• _ABOUT THIS EXERCISE_:
Copy the data from the line containing "6 Αυγούστου 2026, 8:10" through the line containing "pozabili geslo?", keeping both of those lines and leaving out the pictures.

• _THE DATA_:
◇ ◇ ◇

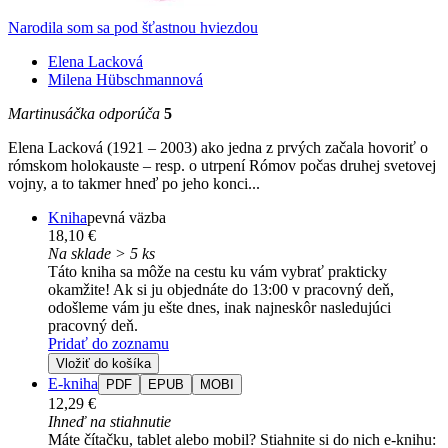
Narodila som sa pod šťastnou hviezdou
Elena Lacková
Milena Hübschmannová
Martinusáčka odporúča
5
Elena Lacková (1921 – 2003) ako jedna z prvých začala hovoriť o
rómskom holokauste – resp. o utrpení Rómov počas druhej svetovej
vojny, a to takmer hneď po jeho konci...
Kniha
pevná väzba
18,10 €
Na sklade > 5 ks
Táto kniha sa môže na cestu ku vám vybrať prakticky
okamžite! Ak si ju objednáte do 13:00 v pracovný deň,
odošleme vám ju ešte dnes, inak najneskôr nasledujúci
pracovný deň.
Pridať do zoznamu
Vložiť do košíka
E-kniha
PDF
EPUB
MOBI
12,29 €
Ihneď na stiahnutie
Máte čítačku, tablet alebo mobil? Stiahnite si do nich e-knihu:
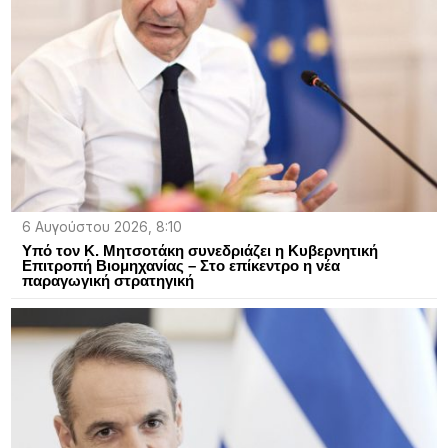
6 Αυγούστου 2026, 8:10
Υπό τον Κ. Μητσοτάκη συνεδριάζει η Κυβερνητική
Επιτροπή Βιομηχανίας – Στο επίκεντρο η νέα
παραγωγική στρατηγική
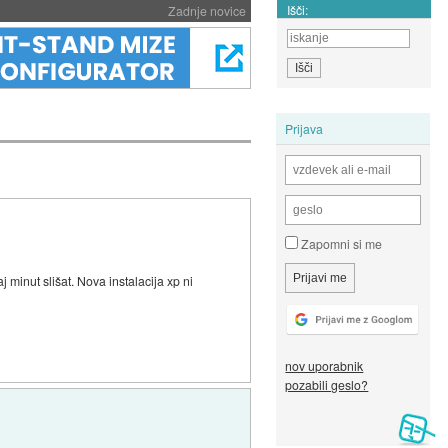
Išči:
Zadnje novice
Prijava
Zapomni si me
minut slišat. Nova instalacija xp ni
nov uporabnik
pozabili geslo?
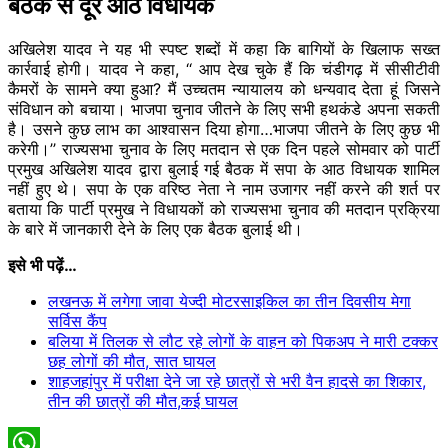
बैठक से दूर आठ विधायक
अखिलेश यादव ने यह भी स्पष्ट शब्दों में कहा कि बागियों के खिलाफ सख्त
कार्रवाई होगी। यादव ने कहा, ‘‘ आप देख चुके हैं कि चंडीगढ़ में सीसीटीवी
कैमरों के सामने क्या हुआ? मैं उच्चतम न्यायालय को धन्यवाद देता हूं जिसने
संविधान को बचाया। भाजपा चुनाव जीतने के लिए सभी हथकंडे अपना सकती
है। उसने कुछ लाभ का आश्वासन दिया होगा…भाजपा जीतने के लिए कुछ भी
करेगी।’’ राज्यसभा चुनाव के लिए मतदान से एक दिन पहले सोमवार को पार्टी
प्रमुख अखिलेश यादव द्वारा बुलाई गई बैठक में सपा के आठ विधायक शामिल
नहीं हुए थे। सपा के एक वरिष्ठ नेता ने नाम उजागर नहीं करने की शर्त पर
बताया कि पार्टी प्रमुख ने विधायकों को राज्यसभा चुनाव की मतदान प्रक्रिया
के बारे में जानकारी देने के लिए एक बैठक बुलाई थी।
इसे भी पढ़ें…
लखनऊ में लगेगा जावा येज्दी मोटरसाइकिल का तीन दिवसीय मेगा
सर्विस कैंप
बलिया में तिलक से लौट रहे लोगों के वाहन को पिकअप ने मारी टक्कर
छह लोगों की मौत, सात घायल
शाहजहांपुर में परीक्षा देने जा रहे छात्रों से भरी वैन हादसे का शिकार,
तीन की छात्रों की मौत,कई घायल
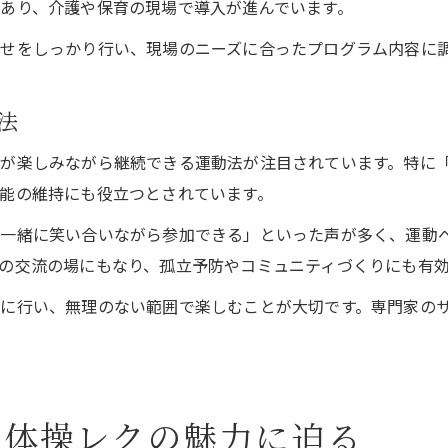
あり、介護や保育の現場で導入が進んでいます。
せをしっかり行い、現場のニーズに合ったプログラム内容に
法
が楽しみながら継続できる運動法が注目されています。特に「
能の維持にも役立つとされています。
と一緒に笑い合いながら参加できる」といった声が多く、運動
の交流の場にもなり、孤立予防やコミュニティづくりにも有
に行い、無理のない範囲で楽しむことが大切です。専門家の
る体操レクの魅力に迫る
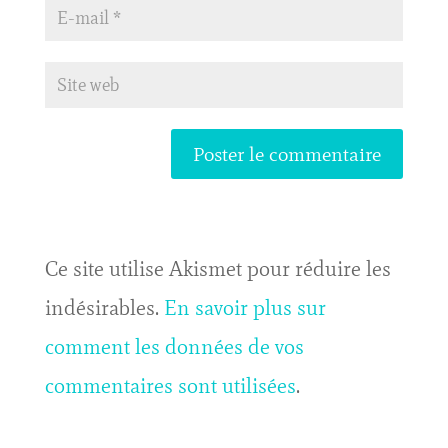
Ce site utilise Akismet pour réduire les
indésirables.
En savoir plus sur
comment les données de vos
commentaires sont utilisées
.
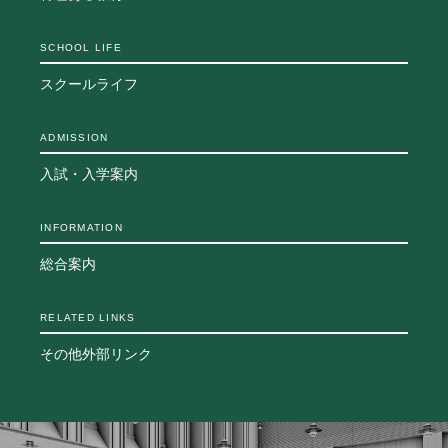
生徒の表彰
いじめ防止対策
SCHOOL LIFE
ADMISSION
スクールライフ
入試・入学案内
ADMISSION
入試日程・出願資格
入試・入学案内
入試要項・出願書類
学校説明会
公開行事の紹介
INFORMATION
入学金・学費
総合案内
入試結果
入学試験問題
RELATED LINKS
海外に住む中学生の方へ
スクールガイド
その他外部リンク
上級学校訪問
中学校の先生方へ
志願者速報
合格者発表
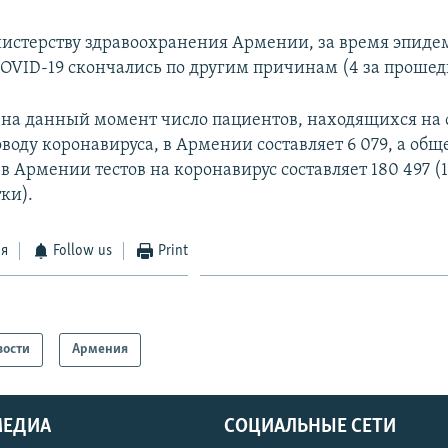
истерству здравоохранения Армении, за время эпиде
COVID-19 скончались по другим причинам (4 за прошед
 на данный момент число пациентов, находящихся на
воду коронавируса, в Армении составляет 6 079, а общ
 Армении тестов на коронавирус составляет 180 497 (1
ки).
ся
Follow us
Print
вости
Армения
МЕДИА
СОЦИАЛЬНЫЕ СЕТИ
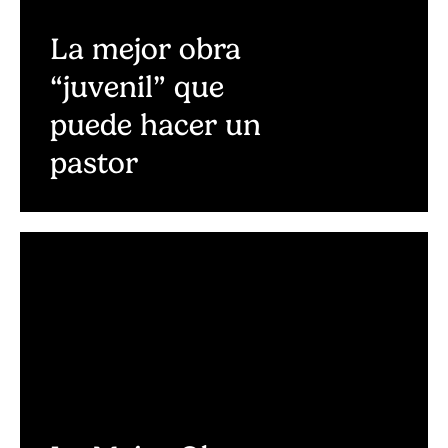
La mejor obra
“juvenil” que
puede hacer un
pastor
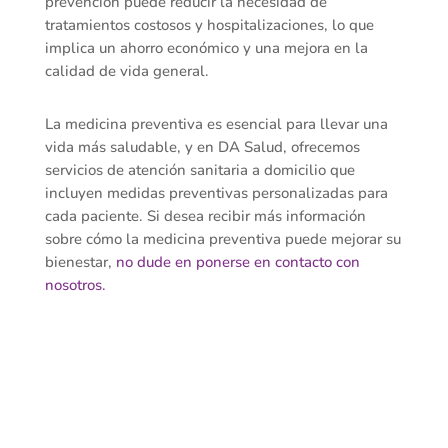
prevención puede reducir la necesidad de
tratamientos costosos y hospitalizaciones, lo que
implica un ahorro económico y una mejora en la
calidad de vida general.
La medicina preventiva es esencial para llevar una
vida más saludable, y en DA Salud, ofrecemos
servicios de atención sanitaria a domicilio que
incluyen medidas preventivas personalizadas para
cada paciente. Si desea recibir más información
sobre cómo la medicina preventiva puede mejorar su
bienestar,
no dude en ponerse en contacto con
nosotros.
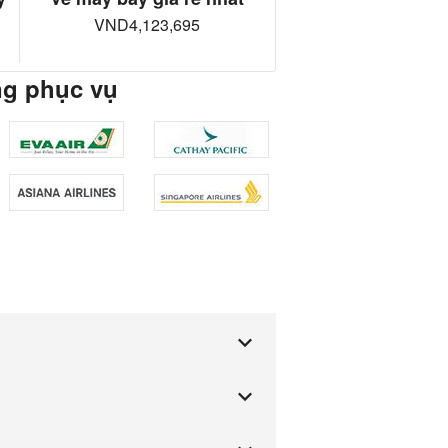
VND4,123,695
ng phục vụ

◇ ◇ ◇

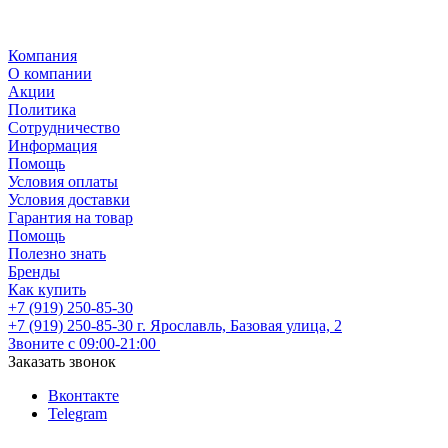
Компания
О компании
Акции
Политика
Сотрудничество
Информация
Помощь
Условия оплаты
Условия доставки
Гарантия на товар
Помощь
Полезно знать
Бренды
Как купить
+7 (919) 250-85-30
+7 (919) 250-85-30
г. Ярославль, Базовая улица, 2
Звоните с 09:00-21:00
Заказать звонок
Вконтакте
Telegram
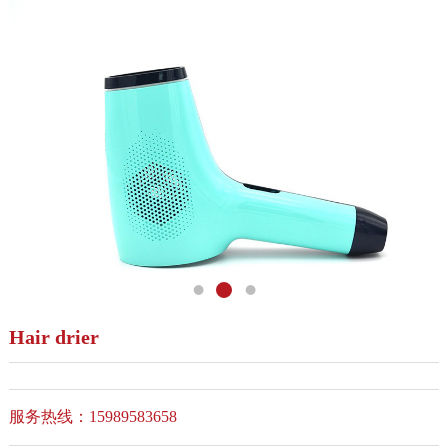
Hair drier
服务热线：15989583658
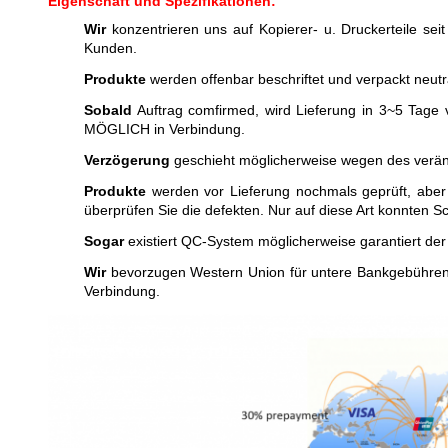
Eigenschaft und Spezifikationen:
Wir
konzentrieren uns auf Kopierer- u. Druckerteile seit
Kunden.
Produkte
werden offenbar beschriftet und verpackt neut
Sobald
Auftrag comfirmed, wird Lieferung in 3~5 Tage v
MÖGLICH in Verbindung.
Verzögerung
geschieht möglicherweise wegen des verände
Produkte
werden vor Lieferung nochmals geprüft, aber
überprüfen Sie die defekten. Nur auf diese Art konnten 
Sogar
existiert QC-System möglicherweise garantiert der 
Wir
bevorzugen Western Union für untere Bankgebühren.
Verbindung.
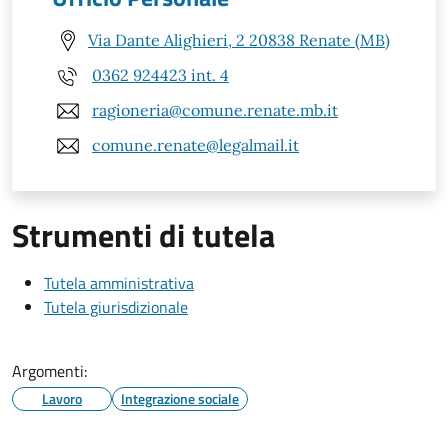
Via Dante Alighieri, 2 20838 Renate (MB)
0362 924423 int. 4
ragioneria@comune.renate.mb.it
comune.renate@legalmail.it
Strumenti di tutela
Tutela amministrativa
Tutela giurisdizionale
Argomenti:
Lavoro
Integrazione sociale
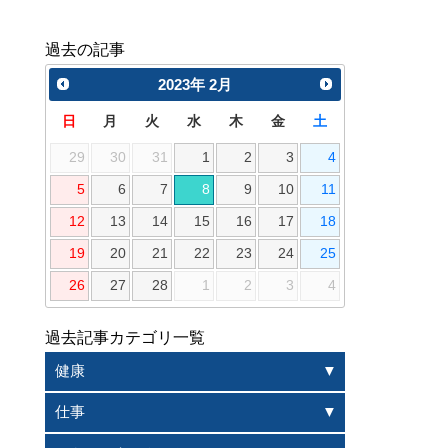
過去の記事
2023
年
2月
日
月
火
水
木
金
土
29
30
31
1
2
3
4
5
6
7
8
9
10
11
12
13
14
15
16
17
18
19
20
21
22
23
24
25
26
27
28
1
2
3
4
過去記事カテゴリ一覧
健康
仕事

◇ ◇ ◇

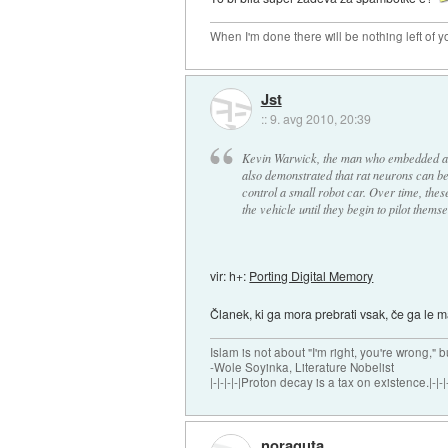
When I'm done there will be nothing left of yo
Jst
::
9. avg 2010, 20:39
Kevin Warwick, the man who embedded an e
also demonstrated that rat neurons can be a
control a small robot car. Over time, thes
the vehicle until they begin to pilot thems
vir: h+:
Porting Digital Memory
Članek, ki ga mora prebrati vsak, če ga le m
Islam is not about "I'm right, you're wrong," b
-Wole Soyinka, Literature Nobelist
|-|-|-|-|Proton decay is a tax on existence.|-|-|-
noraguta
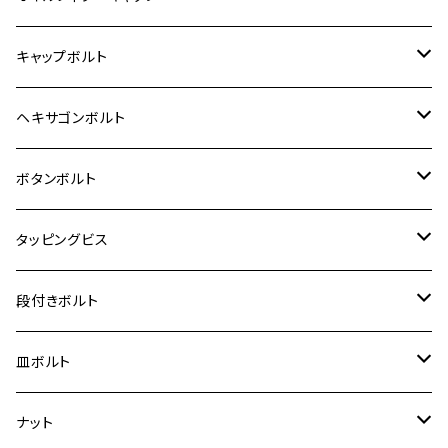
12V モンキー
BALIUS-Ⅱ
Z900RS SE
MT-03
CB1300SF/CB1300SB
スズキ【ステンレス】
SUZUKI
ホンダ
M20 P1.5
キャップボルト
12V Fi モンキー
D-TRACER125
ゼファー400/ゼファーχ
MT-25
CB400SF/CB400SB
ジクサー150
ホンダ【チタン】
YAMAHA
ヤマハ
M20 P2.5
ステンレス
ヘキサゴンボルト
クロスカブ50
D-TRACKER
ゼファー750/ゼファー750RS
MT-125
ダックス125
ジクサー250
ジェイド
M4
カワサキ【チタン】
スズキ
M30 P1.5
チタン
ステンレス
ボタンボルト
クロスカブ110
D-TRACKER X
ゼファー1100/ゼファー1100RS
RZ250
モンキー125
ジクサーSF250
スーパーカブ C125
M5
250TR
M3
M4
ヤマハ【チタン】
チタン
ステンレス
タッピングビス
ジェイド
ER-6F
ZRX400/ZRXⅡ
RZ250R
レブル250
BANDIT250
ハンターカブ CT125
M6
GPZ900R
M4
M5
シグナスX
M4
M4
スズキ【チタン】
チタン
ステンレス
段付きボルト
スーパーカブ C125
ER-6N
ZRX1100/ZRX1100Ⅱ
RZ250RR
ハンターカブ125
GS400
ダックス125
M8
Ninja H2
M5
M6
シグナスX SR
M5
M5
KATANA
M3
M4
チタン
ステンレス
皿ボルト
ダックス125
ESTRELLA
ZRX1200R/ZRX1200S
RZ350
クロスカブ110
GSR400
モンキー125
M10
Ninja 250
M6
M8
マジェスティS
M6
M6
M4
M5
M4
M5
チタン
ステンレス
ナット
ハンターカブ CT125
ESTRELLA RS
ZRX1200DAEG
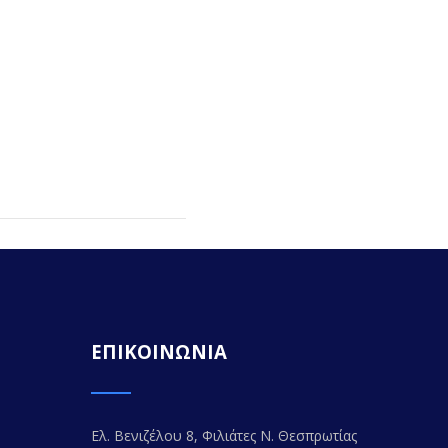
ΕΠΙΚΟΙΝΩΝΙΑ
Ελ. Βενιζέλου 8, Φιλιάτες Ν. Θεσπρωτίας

◇ ◇ ◇

• _SOLUTION FOR THIS PROBLEM_:
6 Αυγούστου 2026, 8:10
Υπό τον Κ. Μητσοτάκη συνεδριάζει η Κυβερνητική
Επιτροπή Βιομηχανίας – Στο επίκεντρο η νέα
παραγωγική στρατηγική
Išči:
Zadnje novice
Prijava
Zapomni si me
minut slišat. Nova instalacija xp ni
nov uporabnik
pozabili geslo?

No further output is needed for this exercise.